Das russische Biotechnologieexperiment Membran beschäftigte sich mit der Untersuchung der Verwendbarkeit neuartiger poröser Materialien mit regelmäßiger Molekülstruktur als Membranen und Filter. Diese könnten ökonomisch profitabel zur Stofftrennung sowohl in Flüssigkeiten als auch in Gasen verwendet werden.
Die ursprünglich für März vorgesehene Rückkehr der Besatzung wurde um gut einen Monat verschoben, da auf der Erde das Rückkehrmodul des geplanten Nachfolgeraumschiffs bei einem Test beschädigt worden war. Stattdessen wurde nun das nächste Raumschiff für eine Mission vorbereitet, wodurch mehrwöchige Verzögerungen entstanden.
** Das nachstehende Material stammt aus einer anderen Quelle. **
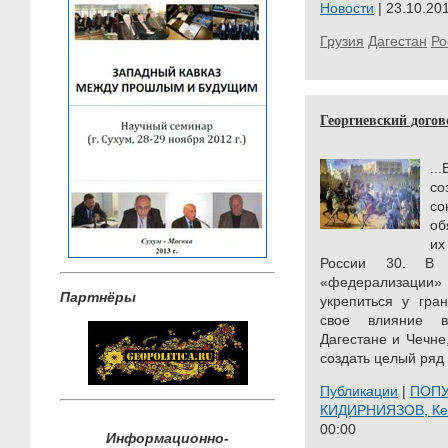
Новости
| 23.10.201
Грузия
Дагестан
Ро
Георгиевский догово
..
с
с
об
их
России 30. В 
«федерализаци
Партнёры
укрепиться у гра
свое влияние 
Дагестане и Чечн
создать целый ряд
Публикации
|
ПОП
КИДИРНИЯЗОВ, К
00:00
Информационно-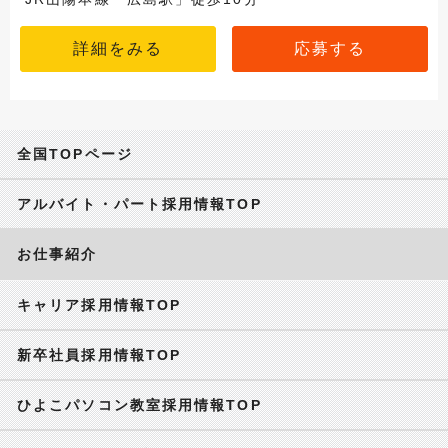
詳細をみる
応募する
全国TOPページ
アルバイト・パート採用情報TOP
お仕事紹介
キャリア採用情報TOP
新卒社員採用情報TOP
ひよこパソコン教室採用情報TOP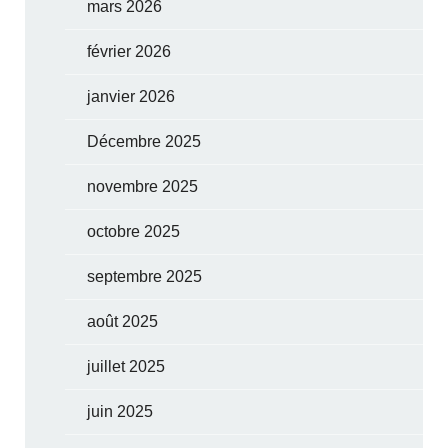
mars 2026
février 2026
janvier 2026
Décembre 2025
novembre 2025
octobre 2025
septembre 2025
août 2025
juillet 2025
juin 2025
So kam aber die Besatzung von Sojus-TMA 22 nun doch noch zu einem fast halbjährigen Raumflug.
An den letzten Tagen waren die drei Raumfahrer bereits mit Arbeiten für ihre Rückkehr beschäftigt. Dazu gehörte das Vorbereiten und Verladen von Rückkehrfracht, ein verändertes und intensiviertes körperliches Training sowie das Durchgehen bestimmter Prozeduren und Tests am Raumschiff. Gegen 7 Uhr heute morgen (MESZ) fand eine Verabschiedungszeremonie an Bord der Station statt. Danach begaben sich die Raumfahrer in ihr Raumschiff an der Oberseite des Moduls Poisk, legten ihre Innenbord-Raumanzüge an und schlossen die Luken. Gegen 10.18 Uhr MESZ koppelte des Raumschiff von der ISS ab und entfernte sich langsam. Die abschließende Bremszündung der Triebwerke begann gegen 12.49 Uhr.
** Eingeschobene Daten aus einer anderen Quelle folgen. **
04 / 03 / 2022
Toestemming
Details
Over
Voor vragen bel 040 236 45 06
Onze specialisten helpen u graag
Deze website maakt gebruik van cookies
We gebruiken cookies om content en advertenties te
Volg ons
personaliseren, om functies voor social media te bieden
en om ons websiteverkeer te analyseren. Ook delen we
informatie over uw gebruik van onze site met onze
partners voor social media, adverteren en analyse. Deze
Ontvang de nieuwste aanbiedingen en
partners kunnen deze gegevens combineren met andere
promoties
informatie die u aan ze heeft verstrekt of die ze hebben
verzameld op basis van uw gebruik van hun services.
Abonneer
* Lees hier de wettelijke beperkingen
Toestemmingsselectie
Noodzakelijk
Beim Eintritt in dichtere Schichten der Erdatmosphäre wird das dreiteilige Raumschiff in seine einzelnen Komponenten getrennt. Während die Kommandokapsel aerodynamisch günstig geformt ist und über einen Hitzeschutz verfügt, bleiben Orbitalteil und Techniksektion zurück, brechen durch die Belastung auseinander und verglühen durch die entstehende Hitze. Die Kommandokapsel gleitet hingegen auf einem vorprogrammierten Pfad und wird dabei von rund 28.000 km/h auf etwa 400 abgebremst. Der Hitzeschild kühlt, indem ein spezielles Material aufschmilzt und verdampft. Ähnlich wie Schweiß unsere Haut und den gesamten Körper beim Verdunsten kühlt, wird auch hier die Hitze von der Kapsel weitgehend fern gehalten.
Nach diesem harten Bremsmanöver öffnen sich nacheinander mehrere Fallschirme, die für ein weiteres Abbremsen der Landekapsel sorgen. Etwa 1 Meter über dem Boden werden mehrere Bremsraketen gezündet. Dies und speziell stoßgedämpfte Sitze sorgen im Normalfall für eine verträgliche Landung auf hartem Steppenboden.
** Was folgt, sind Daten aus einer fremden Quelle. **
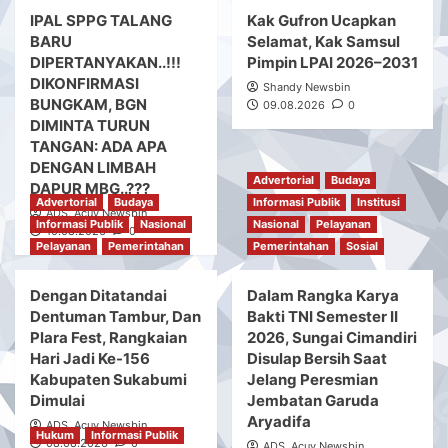
IPAL SPPG TALANG
Kak Gufron Ucapkan
BARU
Selamat, Kak Samsul
DIPERTANYAKAN..!!!
Pimpin LPAI 2026–2031
DIKONFIRMASI
Shandy Newsbin
BUNGKAM, BGN
09.08.2026
0
DIMINTA TURUN
TANGAN: ADA APA
DENGAN LIMBAH
Advertorial
Budaya
DAPUR MBG..???
Advertorial
Budaya
Informasi Publik
Institusi
ADS. Acuy Newsbin
Informasi Publik
Nasional
Nasional
Pelayanan
10.08.2026
0
Pelayanan
Pemerintahan
Pemerintahan
Sosial
Dengan Ditatandai
Dalam Rangka Karya
Dentuman Tambur, Dan
Bakti TNI Semester II
Plara Fest, Rangkaian
2026, Sungai Cimandiri
Hari Jadi Ke-156
Disulap Bersih Saat
Kabupaten Sukabumi
Jelang Peresmian
Dimulai
Jembatan Garuda
Aryadifa
ADS. Acuy Newsbin
Hukum
Informasi Publik
08.08.2026
0
ADS. Acuy Newsbin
Wenige Minuten nach der Landung öffneten Bodenmannschaften die Kapsel und hoben die Raumfahrer heraus. Damit fand die 165-tägige Mission ihr erfolgreiches Ende. Die Raumfahrer werden sich auch in den kommenden Wochen verschiedenen Untersuchungen unterziehen. Außerdem erfolgt eine aktive Wiederanpassung an die Schwerkraft. Dabei werden Muskeln gestärkt und Knochen aufgebaut.
Der nächste Start eines Sojus-Raumschiffes zur Internationalen Raumstation mit Joseph Acaba, Gennadi Padalka und Sergej Rewin ist für den 15. Mai geplant.